Comment faire lorsque ces mineurs commettent des délits ?

Il est en effet difficile de ne pas considérer les victimes sur la voie publique. Le phénomène d’emprise chimique provoque parfois des vols avec violence. C’est un aspect à prendre en compte. Le bon équilibre existe : une procédure pénale à l’encontre d’un mineur n’empêche pas de le considérer en même temps comme une victime. Je tiens à ajouter une chose. Il faut aussi mettre à distance les analyses basées sur les origines nationales, ethniques ou culturelles. Aujourd’hui la lumière est mise sur ce phénomène impliquant des jeunes Marocains. Depuis le début des années 2000, en France et en Europe, des enfants de différentes nationalités, notamment de Roumanie et d’ex-Yougoslavie, ont été impliqués dans des phénomènes présentant des similitudes : stratégie d’emprise (par des drogues, l’appartenance à un groupe ou une famille et par la violence), afin de contourner la procédure pénale via l’utilisation d’identités multiples ou de mensonges sur les âges. Nous observons ces phénomènes à l’œuvre parmi des enfants en situation de migration. Mais la contrainte à commettre des délits concerne aussi très certainement des enfants français. Il y a donc bien une culture criminelle qui a prospéré sur notre incapacité collective à protéger efficacement ces enfants.

Les mineurs à la rue circulent le plus souvent en bande. Comment les groupes se forment ?

Pendant longtemps, les jeunes se regroupaient en fonction de leur ville ou de leur quartier d’origine. Les Marocains de Fès restaient avec ceux de Fès ; pareil pour les gamins de Meknès ou de Casablanca. Certains se rencontrent pendant le parcours migratoire. Le groupe est à la fois une ressource pour ces jeunes, il est sécurisant, facteur de protection, mais c’est aussi un facteur de danger. Il peut pousser à la consommation, à la surconsommation, au vol, à l’engrenage et à la violence. Nous abordons souvent des jeunes en errance qui refusent l’accompagnement pour ne pas rompre avec le groupe. La protection effective implique une rupture avec un mode de vie auquel ils se sont adaptés. Les relations tissées durant des mois ou des années sont structurantes pour eux. Enfin, il n’est pas facile d’aller contre la logique du groupe au sein desquels des leaders imposent leur manière de voir.

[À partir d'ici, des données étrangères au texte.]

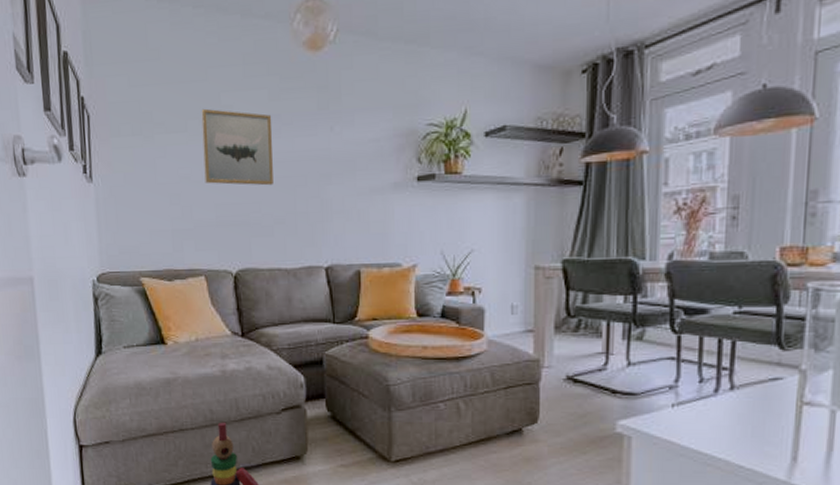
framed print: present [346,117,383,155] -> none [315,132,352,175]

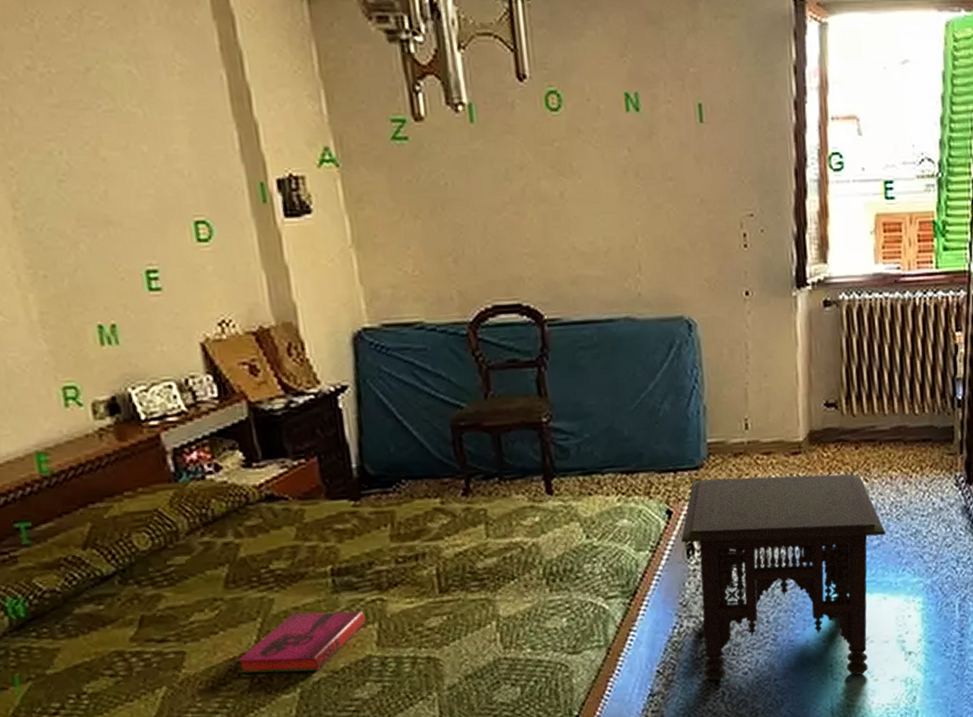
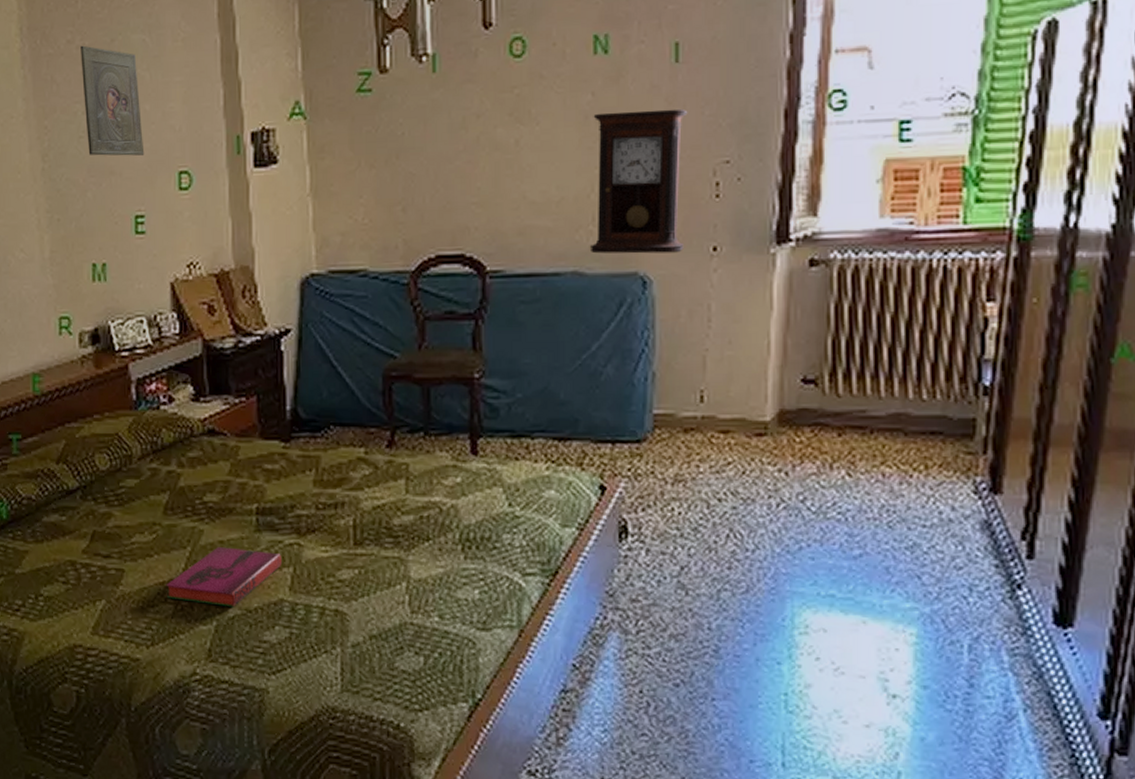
religious icon: none [45,73,149,204] -> present [80,45,145,156]
pendulum clock: none [631,165,721,300] -> present [589,108,688,254]
side table: present [680,474,886,681] -> none [613,454,872,712]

On parle beaucoup de garçons mais est-ce qu’il y a des jeunes filles ?

Elles sont très peu représentées parmi les groupes des mineurs isolés du Maghreb. Mais dans les groupes de mineurs roumains ou d’ex-Yougoslavie, elles peuvent être nombreuses. Elles subissent une forte pression à l’activité, notamment après la contraction d’une dette dans le cadre de mariages arrangés. Au sein des groupes de Marocains, nous avons rencontré des jeunes filles qui se sont présentées comme des mineures étrangères mais qui ont fini par nous confier être françaises, en fugue. Elles arrivent à Paris et voient en ces jeunes un idéal de liberté. Elles intègrent les groupes de jeunes garçons, en adoptent les modes de fonctionnement. Elles s’exposent à de graves dangers d’exploitation et de violences en tous genres. Tout cela montre bien que ces sujets s’inscrivent dans celui plus large des violences subies par les enfants, au sein de nos sociétés, qu’ils soient français, étrangers, défavorisés socialement ou non.